Others are using social networks Facebook in particular, to encourage mobilisation against what is considered a coup d’etat. Several groups have been created in recent days, requesting President Zelaya’s return.


But the deposed President’s detractors are also as active on the web. These videos of protests organised this week against his return to the country were widely broadcast online. And on the social networks, many net users describe him as a dictator.


This US blogger living in Honduras, testifies to the situation in the country. He explains that teachers have been on strike since Zelaya’s deposition. A movement which could spread to other sectors and bring the country to a halt.

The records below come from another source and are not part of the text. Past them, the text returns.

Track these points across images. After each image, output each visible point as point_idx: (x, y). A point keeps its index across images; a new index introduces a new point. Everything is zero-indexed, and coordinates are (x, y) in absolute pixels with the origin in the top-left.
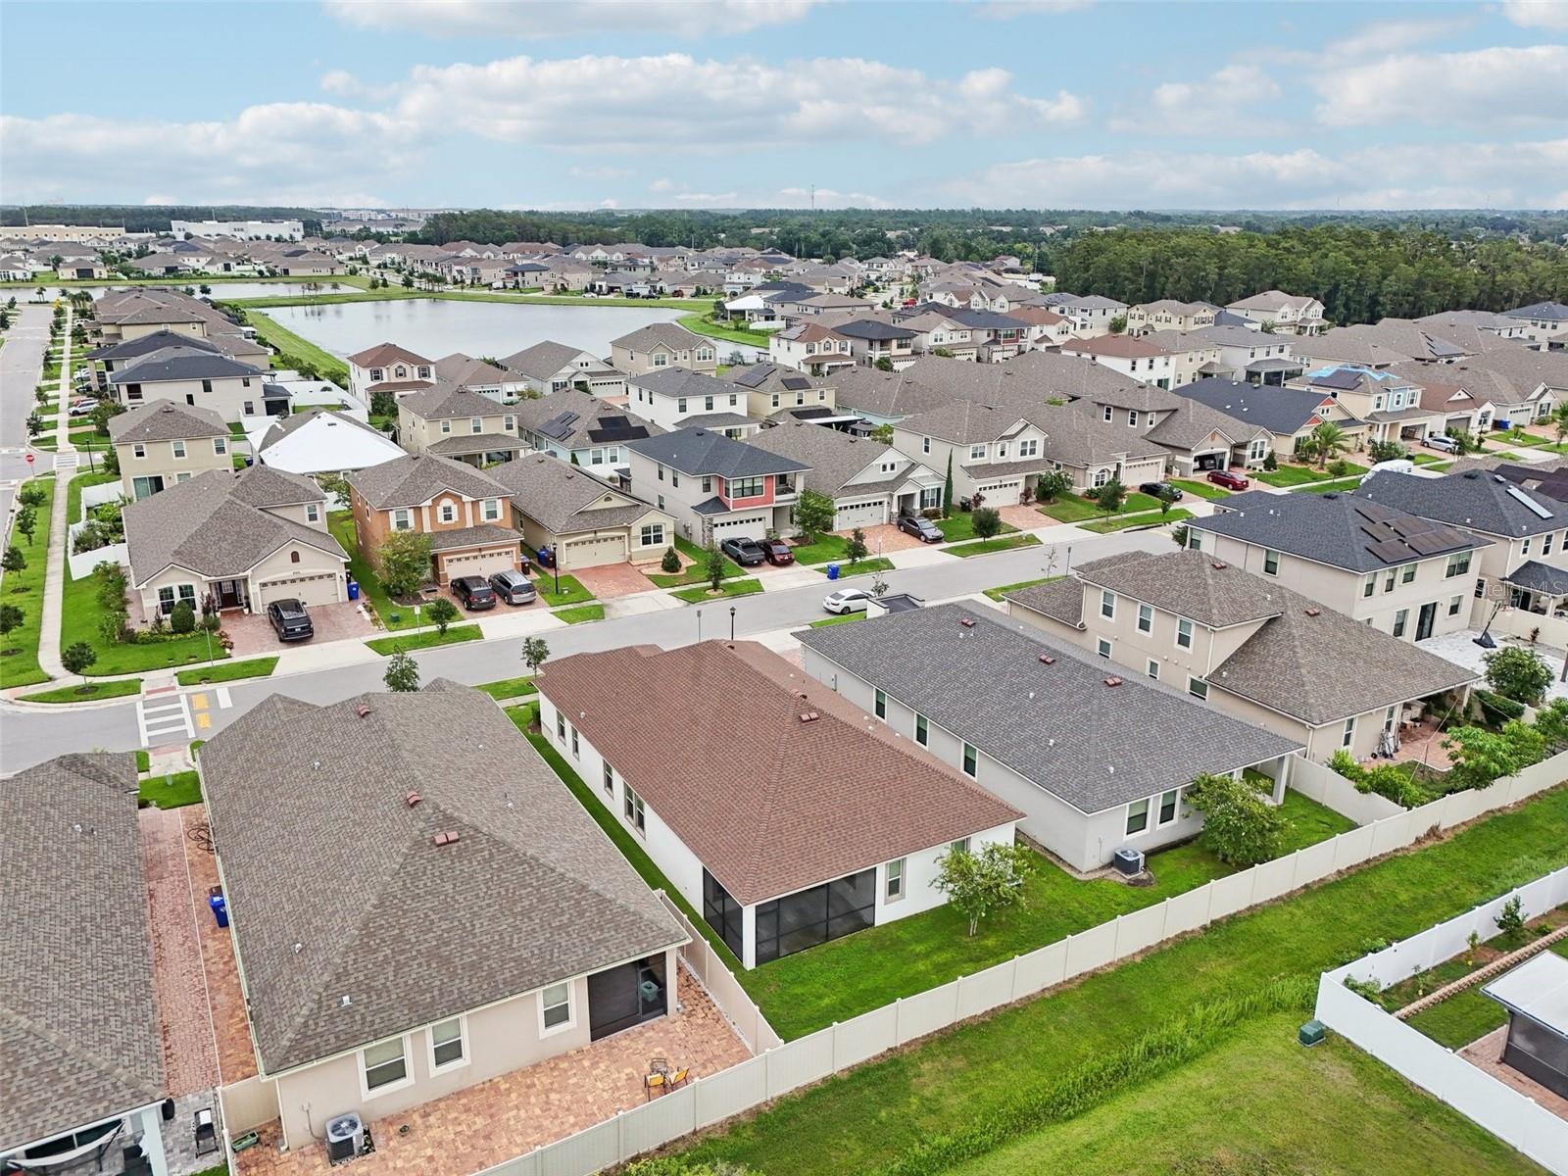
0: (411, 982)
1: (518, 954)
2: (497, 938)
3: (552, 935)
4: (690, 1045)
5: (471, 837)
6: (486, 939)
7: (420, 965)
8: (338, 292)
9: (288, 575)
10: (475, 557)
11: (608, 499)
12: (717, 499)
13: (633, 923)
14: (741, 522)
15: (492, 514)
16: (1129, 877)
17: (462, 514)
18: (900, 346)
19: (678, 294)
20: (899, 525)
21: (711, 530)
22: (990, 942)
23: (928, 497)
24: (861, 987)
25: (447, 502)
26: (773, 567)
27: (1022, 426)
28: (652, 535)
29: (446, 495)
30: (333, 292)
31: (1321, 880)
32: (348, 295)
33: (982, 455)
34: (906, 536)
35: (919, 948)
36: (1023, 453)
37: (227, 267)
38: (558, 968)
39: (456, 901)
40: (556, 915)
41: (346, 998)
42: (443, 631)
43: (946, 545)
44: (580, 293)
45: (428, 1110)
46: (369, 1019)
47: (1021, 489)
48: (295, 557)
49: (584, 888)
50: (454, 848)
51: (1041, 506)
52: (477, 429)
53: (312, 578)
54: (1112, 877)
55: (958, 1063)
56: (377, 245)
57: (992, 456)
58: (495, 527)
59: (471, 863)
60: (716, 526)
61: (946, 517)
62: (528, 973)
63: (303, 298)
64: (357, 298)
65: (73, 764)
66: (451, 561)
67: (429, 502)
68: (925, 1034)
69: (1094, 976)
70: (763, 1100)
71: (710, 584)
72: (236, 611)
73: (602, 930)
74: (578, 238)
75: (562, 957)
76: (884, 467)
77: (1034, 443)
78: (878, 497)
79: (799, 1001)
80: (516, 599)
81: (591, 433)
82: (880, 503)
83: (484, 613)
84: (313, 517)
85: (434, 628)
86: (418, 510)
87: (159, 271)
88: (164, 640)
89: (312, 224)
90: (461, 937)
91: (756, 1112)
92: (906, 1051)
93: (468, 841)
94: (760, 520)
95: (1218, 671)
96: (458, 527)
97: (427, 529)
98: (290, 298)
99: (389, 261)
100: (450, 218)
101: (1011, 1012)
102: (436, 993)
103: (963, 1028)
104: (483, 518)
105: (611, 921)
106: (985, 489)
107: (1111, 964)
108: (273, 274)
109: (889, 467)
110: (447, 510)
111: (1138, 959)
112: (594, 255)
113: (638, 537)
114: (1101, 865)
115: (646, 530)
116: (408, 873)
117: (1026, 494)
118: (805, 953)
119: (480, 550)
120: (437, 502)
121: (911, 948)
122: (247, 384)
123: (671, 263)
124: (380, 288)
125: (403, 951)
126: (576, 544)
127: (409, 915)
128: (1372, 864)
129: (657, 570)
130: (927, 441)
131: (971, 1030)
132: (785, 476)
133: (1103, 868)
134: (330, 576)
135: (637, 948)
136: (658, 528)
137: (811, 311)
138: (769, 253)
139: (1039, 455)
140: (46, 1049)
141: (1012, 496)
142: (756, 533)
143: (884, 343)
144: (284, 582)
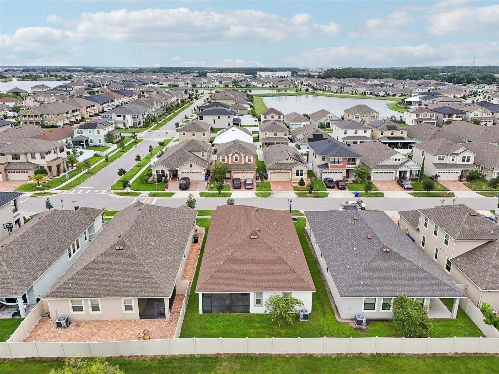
0: (89, 285)
1: (120, 286)
2: (117, 280)
3: (132, 283)
4: (163, 330)
5: (126, 249)
6: (114, 279)
7: (93, 281)
8: (286, 92)
9: (189, 171)
10: (242, 173)
11: (287, 160)
12: (327, 164)
13: (156, 287)
14: (334, 173)
15: (250, 161)
16: (357, 326)
17: (241, 159)
18: (457, 117)
19: (394, 95)
20: (397, 182)
21: (321, 174)
22: (282, 331)
23: (414, 173)
24: (227, 331)
25: (236, 155)
26: (338, 190)
27: (464, 150)
28: (299, 173)
29: (236, 153)
30: (285, 92)
31: (444, 354)
32: (289, 93)
33: (443, 159)
34: (399, 186)
35: (257, 325)
36: (463, 161)
37: (263, 85)
38: (128, 293)
39: (113, 267)
40: (136, 278)
41: (70, 284)
42: (220, 193)
43: (412, 191)
44: (360, 94)
45: (88, 322)
46: (73, 292)
47: (459, 174)
48: (191, 166)
49: (148, 272)
50: (120, 251)
51: (467, 182)
52: (275, 135)
53: (195, 173)
54: (351, 324)
55: (237, 367)
56: (307, 78)
57: (448, 160)
58: (250, 164)
59: (122, 257)
60: (324, 173)
61: (420, 181)
62: (119, 292)
63: (276, 94)
64: (291, 94)
65: (84, 210)
66: (235, 173)
67: (231, 155)
68: (233, 353)
69: (310, 356)
70: (167, 354)
71: (309, 192)
72: (175, 179)
73: (146, 286)
74: (372, 77)
75: (131, 291)
76: (396, 160)
77: (469, 157)
78: (392, 170)
79: (206, 328)
80: (247, 187)
81: (309, 139)
82: (392, 173)
83: (237, 190)
84: (203, 156)
85: (218, 192)
86: (228, 157)
87: (244, 86)
88: (153, 184)
89: (295, 73)
90: (108, 276)
91: (163, 357)
92: (223, 356)
93: (125, 250)
94: (341, 173)
95: (456, 258)
96: (239, 163)
97: (230, 163)
98: (272, 94)
99: (308, 83)
100: (332, 70)
101: (269, 357)
102: (93, 290)
103: (248, 356)
104: (247, 161)
105: (150, 284)
106: (441, 173)
107: (321, 354)
108: (273, 87)
109: (397, 160)
110: (236, 158)
111: (333, 357)
112: (374, 82)
113: (294, 173)
114: (351, 318)
115: (298, 171)
116: (105, 255)
117: (461, 177)
118: (221, 314)
119: (243, 171)
120: (233, 155)
121: (254, 324)
122: (229, 118)
123: (398, 85)
124: (299, 91)
125: (92, 276)
126: (274, 173)
127: (99, 267)
128: (477, 355)
129: (297, 185)
130: (423, 152)
131: (249, 358)
132: (355, 158)
133: (351, 319)
134: (201, 172)
135: (153, 294)
136: (302, 171)
137: (435, 102)
138: (440, 82)
139: (472, 162)
140: (5, 276)
141: (455, 177)
142: (336, 177)
143: (450, 115)
144: (188, 173)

Japanese researchers are currently posting Imperial army maps online in order to study deforestation and urban expansion in Asia. These documents, of which the oldest dates back to 1880, offer a detailed land-survey of zones once occupied or colonised by the Empire of the Rising Sun. But given the military nature of the maps, the project has caused a wave of criticism in countries which were once under Japanese rule.




The Tour de France has inspired many writers and this site allows you to discover them with a series of extracts, inviting visitors to consider the relationship between literature and cycling. The site’s creator offers a literary chronology of the Tour, information on doping, a cycling bestiary compiled from the literary works of famous authors and many texts available for download.


In 1992, the American association of software editors broadcast this video in which a rapper called MC DP attempted in vain, to dissuade young people from pirating videos by copying them onto disks. 17 years later, MC DP is back with a new video. And although technology has evolved, the message remains the same: “pirating is a crime that can land you in jail”.